UBC Engineers Create Vehicle that Travels from Vancouver to Halifax on a Gallon of Gas

Jun 20, 2006
UBC Engineers Create Vehicle that Travels from Vancouver to Halifax on a Gallon of Gas

A team of engineering students from The University of British Columbia has built a vehicle so efficient that it could travel from Vancouver to Halifax on a gallon of gasoline.

The futuristic-looking, single-occupancy vehicle won top prize at a recent international competition, marking the UBC team’s fourth win in as many years.

The Society of Automotive Engineers (SAE) Supermileage Competition took place June 9 in Marshall, Michigan. Forty teams from Canada, the U.S. and India competed in designing and building the most fuel-efficient vehicle.

UBC Engineers Create Vehicle that Travels from Vancouver to Halifax on a Gallon of Gas

“We achieved this level of efficiency by optimizing many aspects of the vehicle design, including: aerodynamics, light-weight construction, a small displacement engine (54 cc), and conservative driving habits,” says Team Captain Kevin Li.

The UBC design, which required the driver to lie down while navigating it, achieved 3,145 miles per US gallon (0.074 litres/100 km) -- equivalent of Vancouver to Halifax on a gallon (3.79 litres) of gas -- costing less than $5 at the pump.

UBC’s student team has taken first place four out of the six years it has competed, with 2006 marking the fourth straight victory.
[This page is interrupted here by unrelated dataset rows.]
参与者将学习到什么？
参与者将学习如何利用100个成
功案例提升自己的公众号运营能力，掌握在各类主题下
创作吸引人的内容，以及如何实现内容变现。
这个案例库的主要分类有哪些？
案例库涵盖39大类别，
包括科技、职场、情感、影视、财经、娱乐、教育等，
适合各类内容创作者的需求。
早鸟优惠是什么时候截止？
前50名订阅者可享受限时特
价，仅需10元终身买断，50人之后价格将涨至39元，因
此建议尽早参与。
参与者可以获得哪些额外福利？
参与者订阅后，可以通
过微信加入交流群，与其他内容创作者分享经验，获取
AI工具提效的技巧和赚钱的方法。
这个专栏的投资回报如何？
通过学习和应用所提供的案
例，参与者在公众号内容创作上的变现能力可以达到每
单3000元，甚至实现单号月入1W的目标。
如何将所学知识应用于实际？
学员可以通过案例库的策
Last year the UBC team beat out 27 teams by reaching 1,600 miles per gallon (mpg).

Université Laval (Que.) took second place this year with a score of 1,823 mpg. Other teams represented University of Windsor, University of California, Los Angeles, UC Berkeley, Pennsylvania State University, and the Delhi College of Engineering.

Supermileage (http://www.supermileage.org) is an annual student competition that challenges students to design, build, and drive a single person vehicle (powered solely by a gasoline engine) to achieve the best fuel mileage possible. The vehicle must be powered by only an internal combustion engine, with no assistance from electric motors or human propulsion.

The UBC project is funded with support from TD Friends of the Environment Foundation, AirCare, the Walter Gage Memorial Fund, and the UBC Dept. of Mechanical Engineering.